Discussion in 'Trading' started by dgooden, Dec 6, 2002.

  1. dgooden

    dgooden

    I have traded stocks for some time now but only recently have I become interested with TA and system based trading. I am a ILR/statistics student at Cornell and I would like to take a few classes that might help my endeavors in trading. Other than EASYLangugage (I just opened a Tradestation account) are there any computer languages or aspects of programming/math I should study (Visual Basic, C++, Number Theory????)? Moreover, could anyone recommend some good books on trading and trading systems that might spark some profound thoughts? One more, does anyone know of a way(someone told me interactive broker does it??) to input realtime data into excel just to calculate some basic statistical stuff? Help with any of the aforementioned questions would be much appreciated. Sincere Thanks.
    Chase Culeman-Beckman
    my email is Lnkwray@aol.com
     
  2. For a decent starter book you could try:

    "Technical Traders Guide to Computer Analysis of the Futures Market" by Le Beau, Lucas

    It's focus is futures, but the system building and testing guidance applies across markets. Also, covers basic TA concepts if I remember correctly.

    On the Excel data, IB provides for a DDE link into another Windows program, typically Excel. They have info in their user guide on their website and also in their forum. ESignal and others also provide the DDE link. Unfortunately, I don't think Tradestation offers this capability (yet). Even with the DDE link, you need to be fairly good at Excel and VBA to do much beyond basics.

    This site is pretty good for ideas, getting questions answered, etc., if you can wade through a lot of 'stuff' first.

    Good luck.
     
  3. dgooden

    dgooden

    thanks alot that will take me some time to pursue.
    Chase
     

  4. Stupid question, but I was wondering about the origination of your Elite Trader handle "dgooden".
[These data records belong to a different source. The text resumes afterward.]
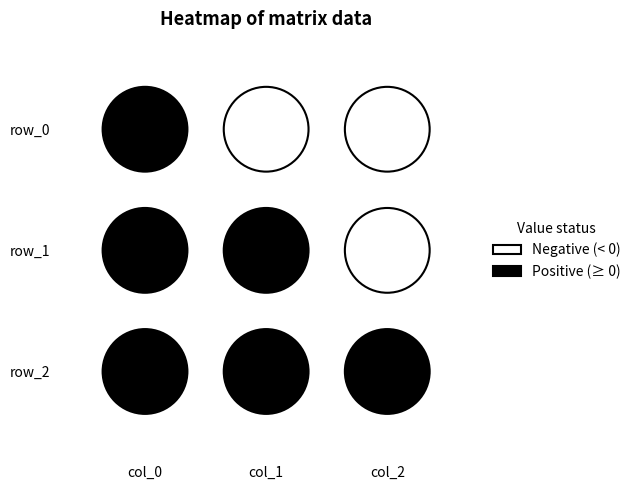

What is the average value of the row_2 series?

0.4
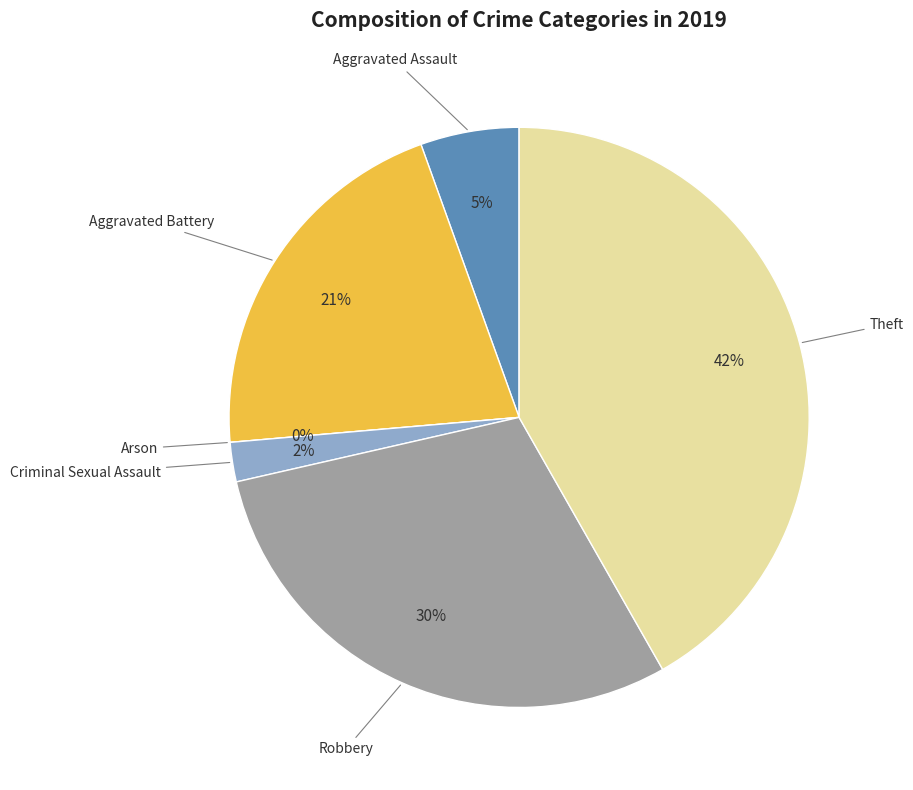

Does Aggravated Assault represent more than half of the total?

No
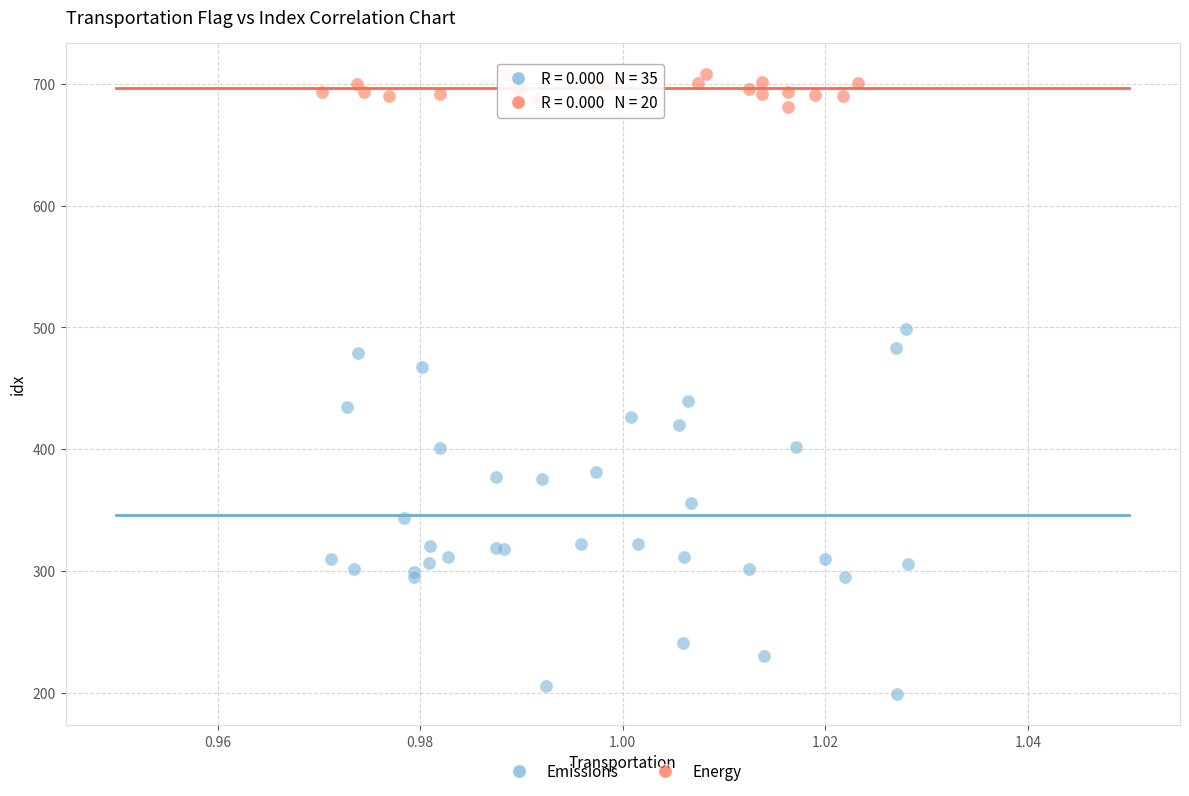

Which series contains the lowest Y value?

Emissions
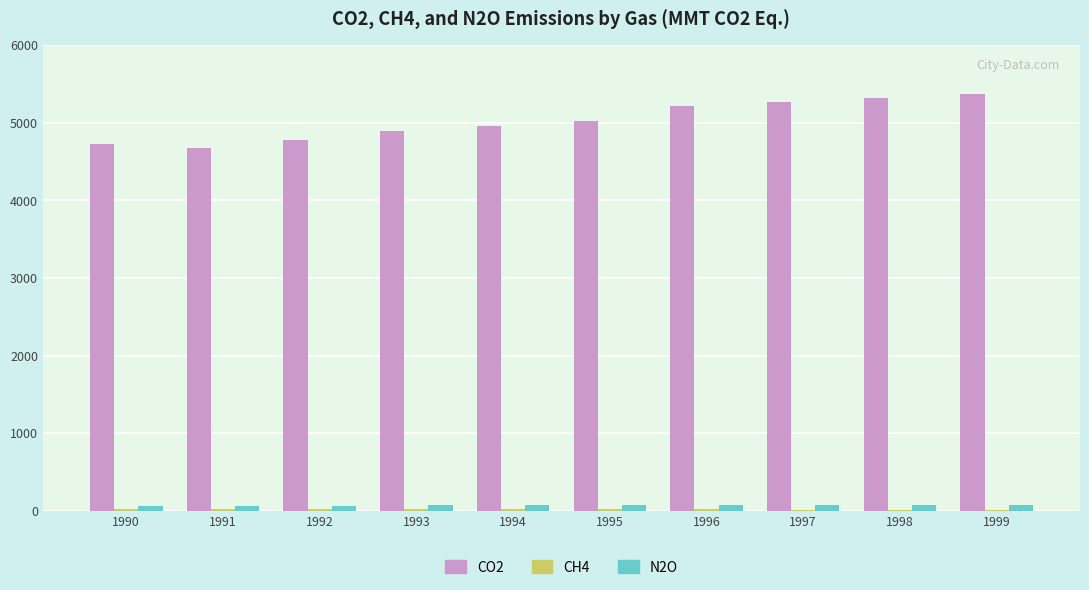

Which series has the largest total across all categories?

CO2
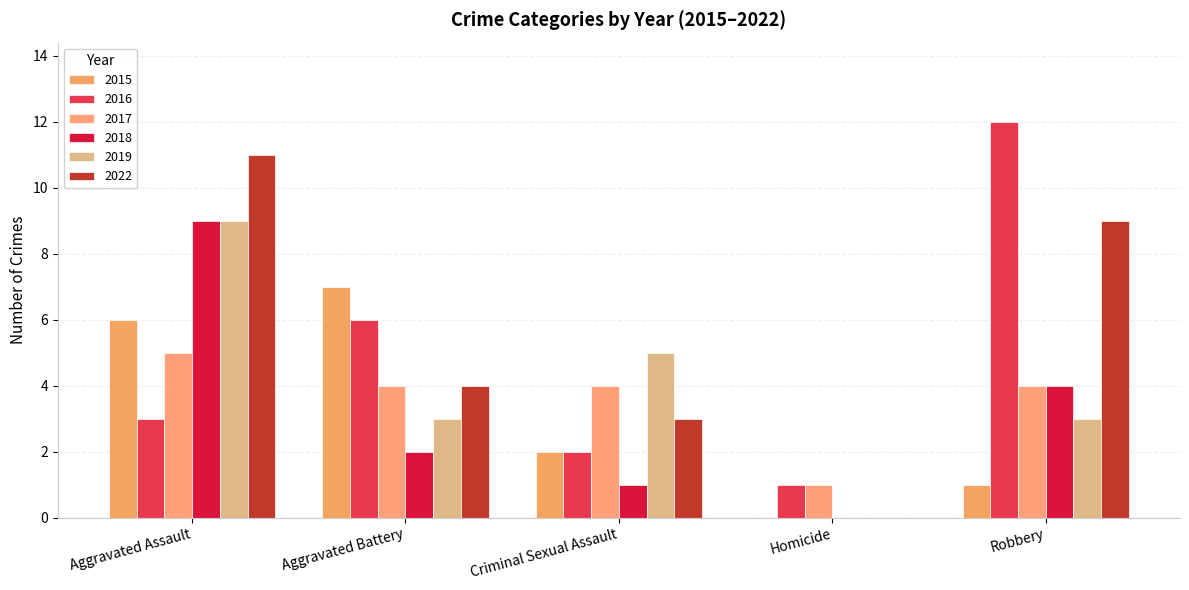

At which label does 2017 first exceed 4?

Aggravated Assault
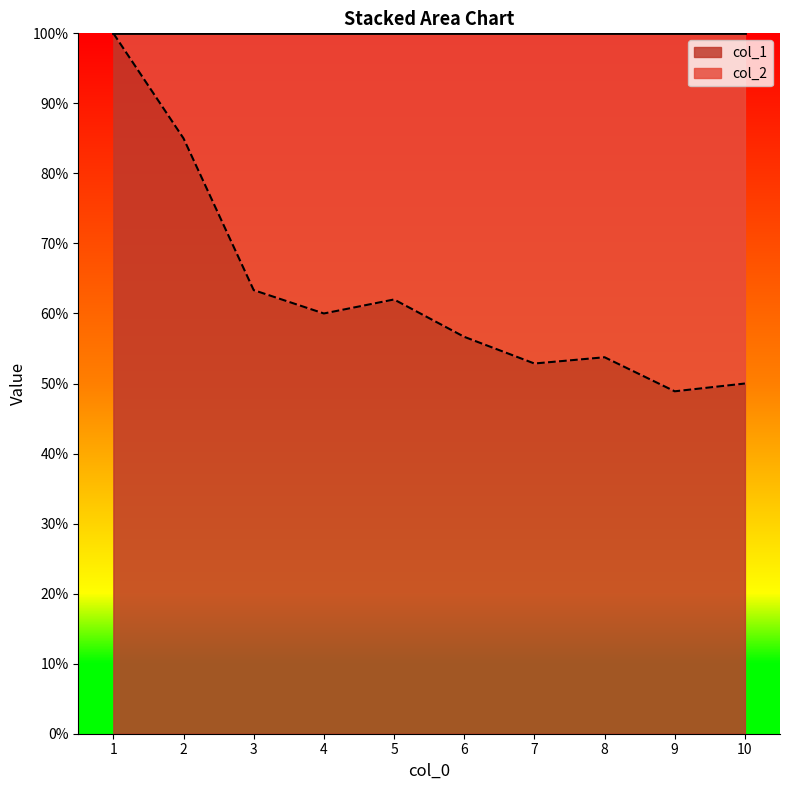

How many lines are shown in the chart?

1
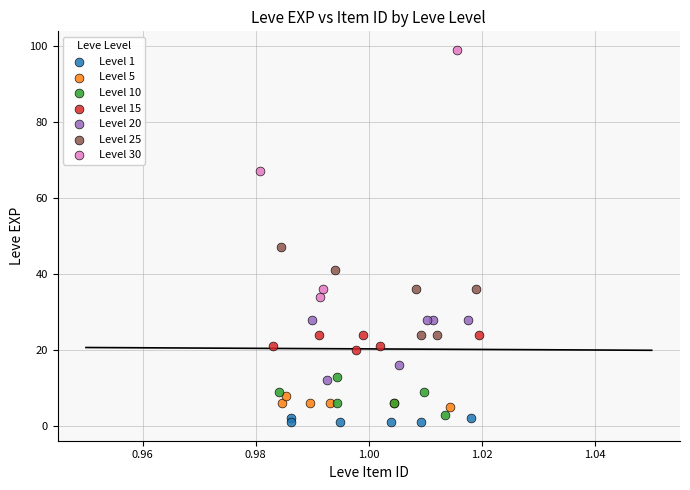

What are all the series names shown in the legend?

Level 1, Level 5, Level 10, Level 15, Level 20, Level 25, Level 30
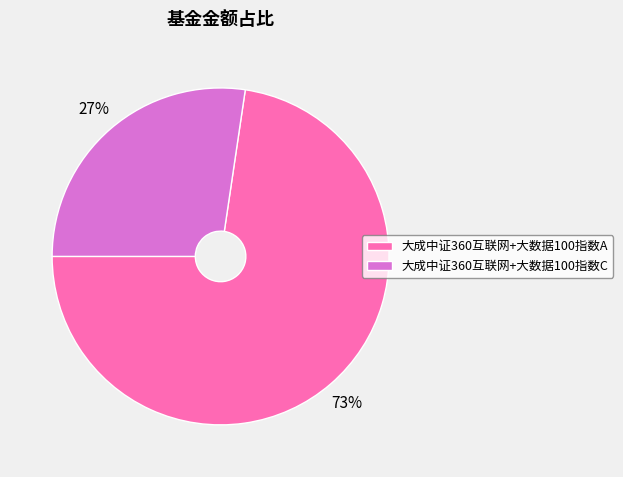

Which category has the biggest portion of the pie?

大成中证360互联网+大数据100指数A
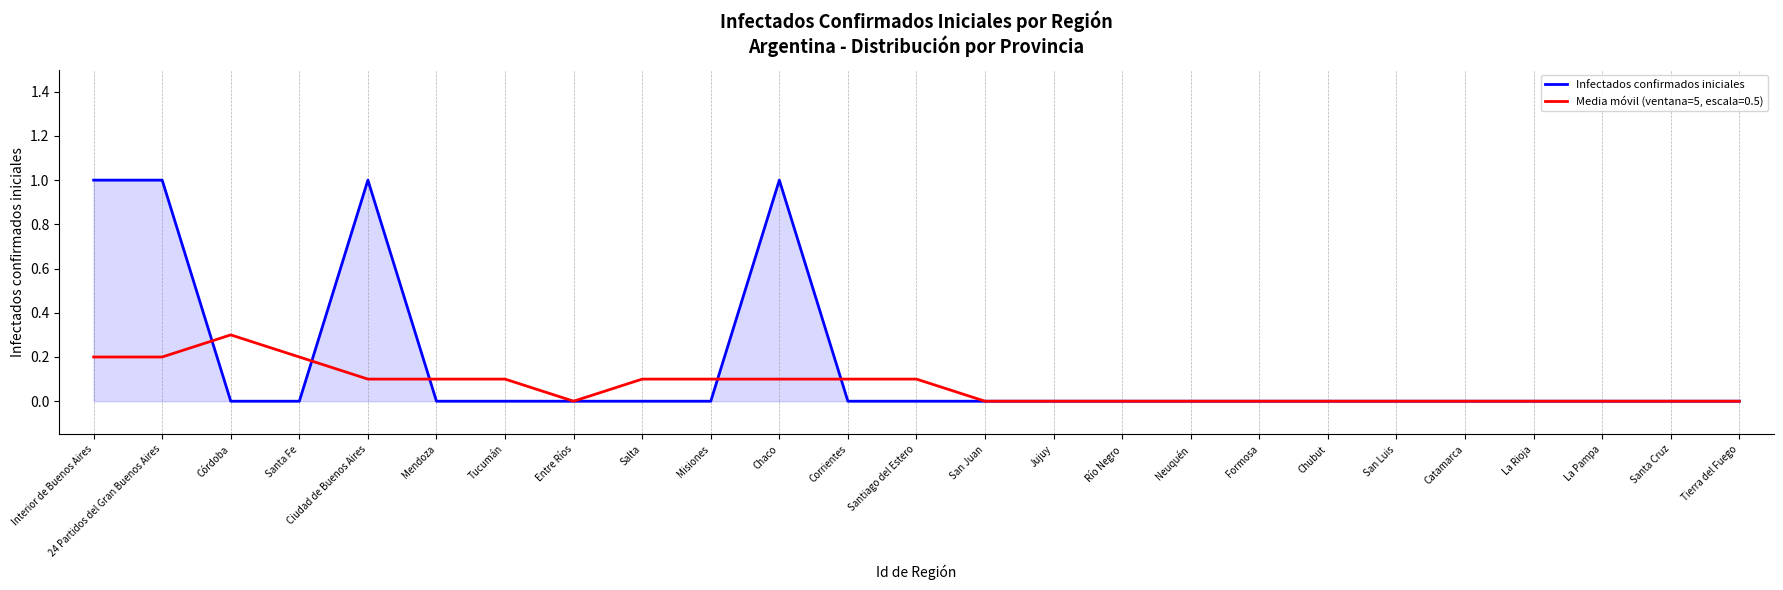

The Infectados confirmados iniciales series shows 0.0 at Córdoba. True or false?

True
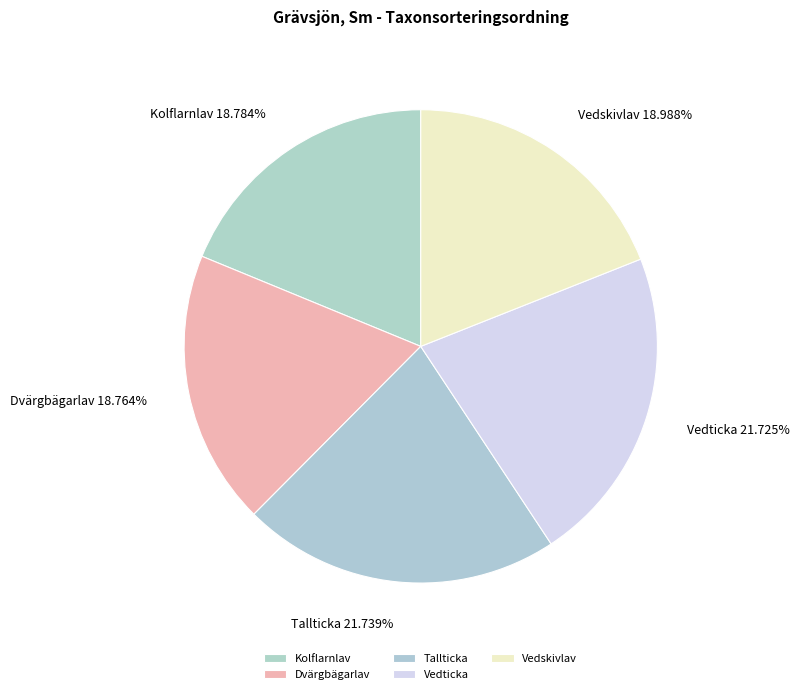

What percentage is the Tallticka slice, to the nearest percent?

22%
    Does it have anything to do with Drew Gooden???? Like I said, stupid question.
     
  5. I might be biased due to my academic background, but I would strongly recommend you take some graduate level econometics along with the stats (also grad level) you might have taken already. As for the languages, besides the ones you listed, I'd say a command of an econometrics package like SAS or TSP or STATA would be good for testing stuff. I use TSP, VB, and R/SPlus for smaller projects and SAS if smth big comes up b/c it seems to handle big datasets the best.
    Also, on top of (or instead of) getting real time data (which restricts your data set somewhat b/c you don't wanna wait forever to gather data), you can contact the finance department at the school of business there. I'm 100% certain as school as good as theirs would have NYSE TAQ (intraday transactions and quotes) dataset for at least 5-8 years. All trades and quotes for all stocks on US exchanges. One year is like 120 CDs or so. It's expensive to buy for nonacademic use, but I'm sure they'll let you use theirs if you ask the right people... (Besides, they probably have it on the server anyway so you just have to get permission to access it). That way you can test your stuff using some random periods and use other periods for out of sample tests etc.
    Good Luck.
     
  6. nkhoi

    nkhoi

    your school should also has all system books you want beside you can do inter-school library loan.
     
  7. dgooden

    dgooden

    when you say sysyem books do you mean books dedicated entirely to trading systems? just wondering because I have found only one of those in schools libraries. thanks.